04 March 2022
The Intergovernmental-Panel on Climate Change (IPCC) has warned that global warming will weaken soil health. In its latest report on the impacts, vulnerability and adaptation to climate change, the IPCC has highlighted that warmer climates could dry soils and reduce their health. It recognises that practices such as agroforestry and agroecology can help conserve soils and mitigate climate change.
Scotland's next steps towards Sustainable and Regenerative Farming were laid out a statement published this week. The statement set out a timetable for future farming policy developments, leading up to the launch of new agri-environmental schemes and legislation by 2025. A national testing programme which will include soil and other environmental credentials was highlighted and is expected to commence this year.
A joint NGO statement calls for a ban on the sale of peat in horticulture to save peatland soils. The statement, led by the Peat Free April campaign, the Wildlife Trusts and the National Trust, urges the government to implement a ‘fast and effective’ ban as soon as possible, rather than the 2024 ban suggested in Defra’s Peat Action Plan. It highlights that peat soils are crucial in nature recovery and ending needless CO2 emissions.

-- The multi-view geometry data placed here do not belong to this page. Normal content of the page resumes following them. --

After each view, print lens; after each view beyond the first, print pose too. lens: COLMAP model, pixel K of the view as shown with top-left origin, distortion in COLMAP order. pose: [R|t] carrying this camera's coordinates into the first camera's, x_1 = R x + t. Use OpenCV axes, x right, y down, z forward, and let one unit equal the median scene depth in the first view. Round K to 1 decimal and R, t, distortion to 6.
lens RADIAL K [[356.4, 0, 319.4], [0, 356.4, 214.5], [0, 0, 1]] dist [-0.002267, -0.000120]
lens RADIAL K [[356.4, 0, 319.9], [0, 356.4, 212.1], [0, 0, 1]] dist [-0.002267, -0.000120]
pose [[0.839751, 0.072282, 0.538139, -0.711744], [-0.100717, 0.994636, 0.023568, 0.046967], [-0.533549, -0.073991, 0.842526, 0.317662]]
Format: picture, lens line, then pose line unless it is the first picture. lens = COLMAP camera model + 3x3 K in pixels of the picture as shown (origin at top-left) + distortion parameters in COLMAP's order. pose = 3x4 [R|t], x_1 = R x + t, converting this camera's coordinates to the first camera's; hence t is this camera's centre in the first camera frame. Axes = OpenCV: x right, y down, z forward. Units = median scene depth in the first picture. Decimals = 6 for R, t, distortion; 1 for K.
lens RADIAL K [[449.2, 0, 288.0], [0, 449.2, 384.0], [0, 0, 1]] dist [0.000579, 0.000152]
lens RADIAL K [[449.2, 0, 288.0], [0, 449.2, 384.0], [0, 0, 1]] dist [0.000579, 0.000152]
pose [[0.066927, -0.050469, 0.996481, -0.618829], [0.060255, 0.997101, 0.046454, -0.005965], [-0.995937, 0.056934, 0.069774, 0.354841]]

Prince Charles’ plan for a farming school, focused on traditional practices that may help soil health, was approved last week. The Dumfries mansion, owned by the Prince’s Foundation, will be converted into a farming college, helping people with a limited farming background gain skills in traditional farming practices. Practices will include hedge-laying which the Prince has noted as having the ability to sequester carbon and reduce soil erosion.
Diverse plant species in grasslands are costly but can help soil health, nature and sustainable food production. A scientific study in Europe found that the costs of diverse plant-species seed mixes were a major prohibitor to the rollout of diverse grasslands. The EU Commission concluded that in order for these diverse grasslands to be implemented by farmers, policymakers need to reduce the cost of diverse plant-species seed mixes.

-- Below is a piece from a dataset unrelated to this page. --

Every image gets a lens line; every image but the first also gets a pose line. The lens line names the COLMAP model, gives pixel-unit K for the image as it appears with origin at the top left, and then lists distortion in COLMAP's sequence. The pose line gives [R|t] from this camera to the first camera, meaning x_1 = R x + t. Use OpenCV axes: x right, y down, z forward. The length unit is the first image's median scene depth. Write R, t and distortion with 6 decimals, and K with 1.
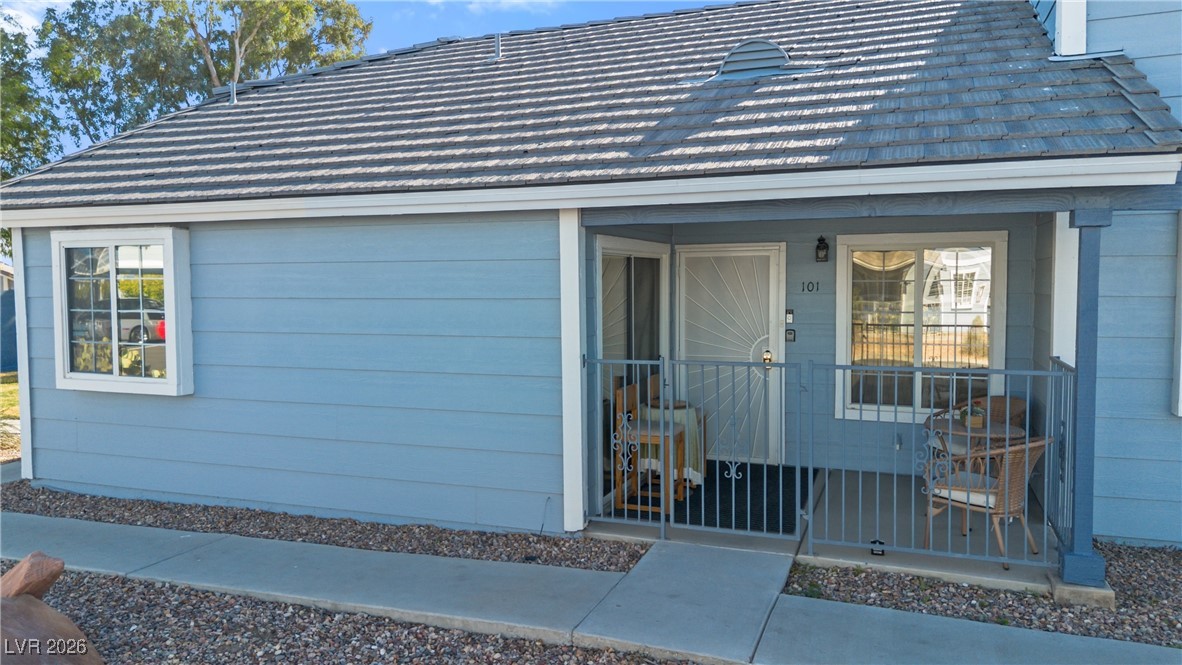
lens RADIAL K [[834.3, 0, 594.7], [0, 834.3, 327.8], [0, 0, 1]] dist [0.063085, -0.062778]
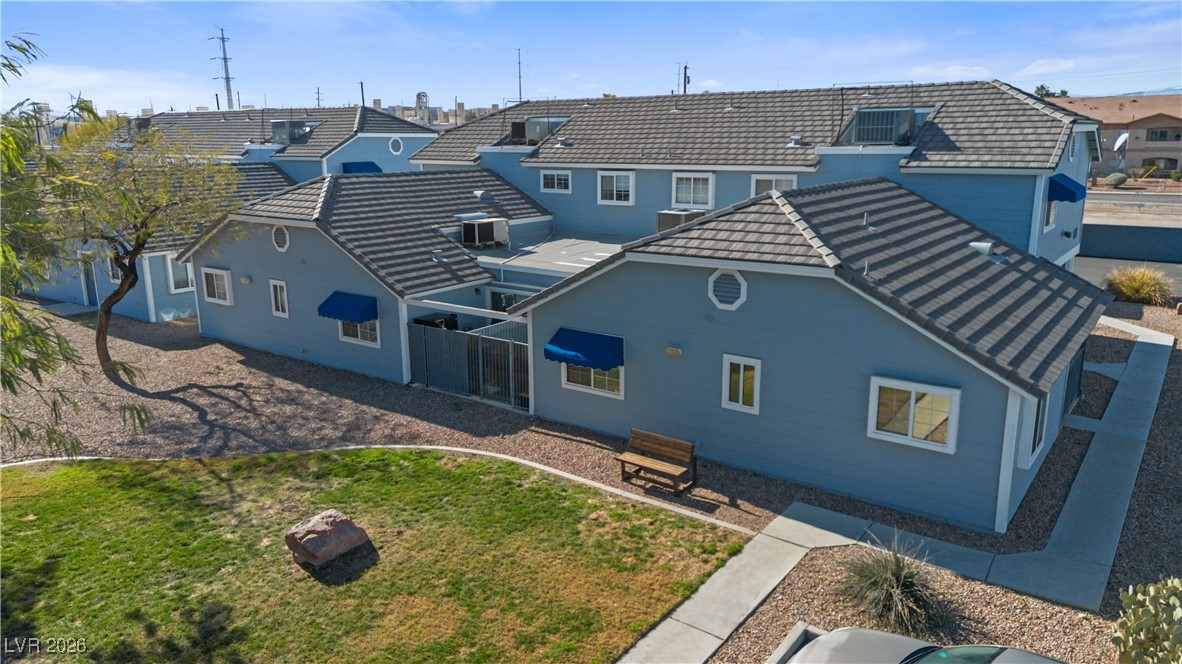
lens RADIAL K [[834.3, 0, 586.2], [0, 834.3, 328.3], [0, 0, 1]] dist [0.063085, -0.062778]
pose [[0.272032, -0.215132, 0.937932, -3.417569], [0.054563, 0.976570, 0.208169, -0.890702], [-0.960740, -0.005453, 0.277396, 1.886600]]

A new report on the links between soil health and nutritional density found improvements from farming techniques focused on soil health. The study showed that farms in the US that have been regeneratively farmed for 5 to 10 years, focused on no-till, cover crops and diverse rotation systems, produced higher soil organic matter levels and increased certain mineral and vitamin levels in food produced. Regenerative grazing practices also produced meat with better fatty acids than conventional practices.
A new study from the University of Illinois looked at applying machine-learning with spectroscopy to assess soil organic carbon. It concluded that mineral and organic soils are assessed differently, offering the possibility of large-scale monitoring of soil organic carbon on the surface of land using machine learning and electromagnetic radiation emissions.

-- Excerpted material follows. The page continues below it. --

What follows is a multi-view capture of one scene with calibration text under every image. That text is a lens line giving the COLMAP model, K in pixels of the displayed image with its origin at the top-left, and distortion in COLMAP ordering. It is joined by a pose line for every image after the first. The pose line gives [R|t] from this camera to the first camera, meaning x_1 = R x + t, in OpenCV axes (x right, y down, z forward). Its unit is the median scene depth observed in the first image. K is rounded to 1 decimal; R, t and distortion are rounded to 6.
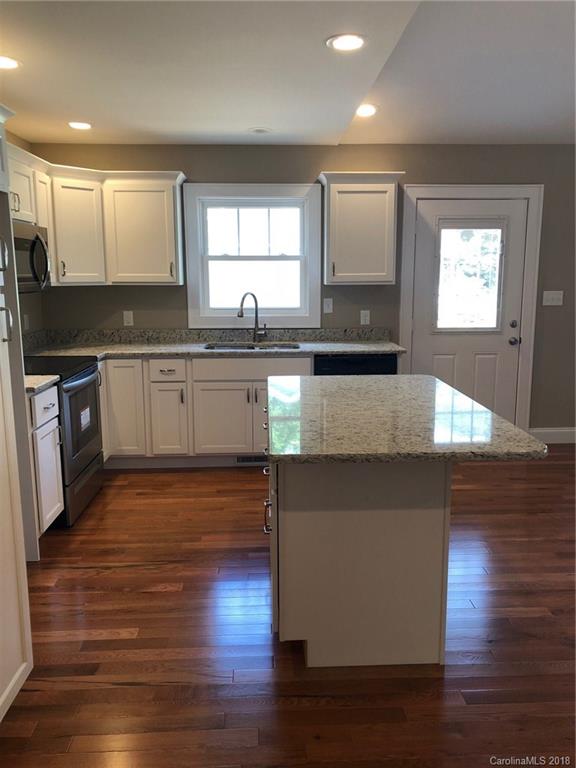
lens RADIAL K [[632.1, 0, 288.5], [0, 632.1, 383.4], [0, 0, 1]] dist [0.041289, -0.022893]
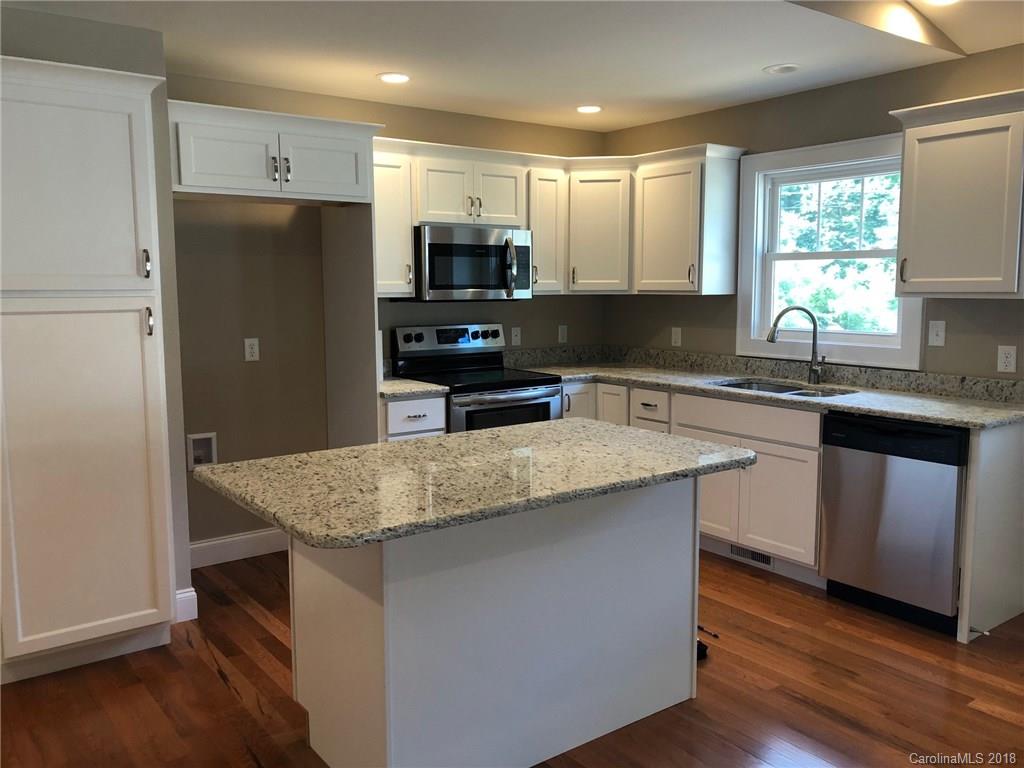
lens RADIAL K [[842.8, 0, 510.1], [0, 842.8, 385.2], [0, 0, 1]] dist [0.041289, -0.022893]
pose [[0.563876, 0.102568, -0.819466, 0.508238], [-0.140063, 0.989761, 0.027505, -0.044873], [0.813896, 0.099267, 0.572468, 0.254050]]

A BBC article explores how a sound artist has listened to the sound of soils and recorded their noises. Marcus Maeder uses a microphone to listen to the noises of small organisms in the soils, like springtails that drum, sing and tap to get one another’s attention, through his headphones. He has found that soil is noisy, revealing all the activity going on underneath us.
An article in Wicked Leeks poses the question of whether veganism is best for soils and farmers. The question was asked by some of the magazine’s readers, and in response, the writer notes that regenerative meat and dairy farming can help soil health, but it is a complex issue and ultimately it is important to consider soil health in all our food choices.